雪の上を雪無いかのように彼女達は歩く。或いは走る。
ただその事実に人々は気付いていないようである。雪かきされた部分を選んで彼女達に付いてくる。
そこで理絵子は気付く、否、示唆を得る。これは、自分達に対する、テスト。
倒壊している家屋有り。
雪に半分埋もれていること、折れた柱の断面がまだ新しいことから、今の地震により崩れたと判断する。

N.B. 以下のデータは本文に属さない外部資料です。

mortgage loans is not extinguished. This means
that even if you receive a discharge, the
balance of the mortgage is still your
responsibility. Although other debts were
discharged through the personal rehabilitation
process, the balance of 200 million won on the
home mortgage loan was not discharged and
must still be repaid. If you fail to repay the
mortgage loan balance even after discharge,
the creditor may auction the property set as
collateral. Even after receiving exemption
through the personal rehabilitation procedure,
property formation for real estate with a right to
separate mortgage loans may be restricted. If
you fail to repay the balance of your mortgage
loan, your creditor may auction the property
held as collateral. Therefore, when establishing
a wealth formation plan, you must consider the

人がいそうな気配はあるがテレパシー反応せず。即ち意識無し。
超感覚フル駆動して良かろう。過去認知・ポストコグニション。
曰く、雪かきの準備中地震に遭い、慌てて飛びだしたところで埋もれた。
どの位置に?
「すいません!こっちに人手を」
理絵子は叫びながら場所の特定を試みる。
雪に埋もれて体温は急降下であろう。闇雲に掘らず一発で特定したい。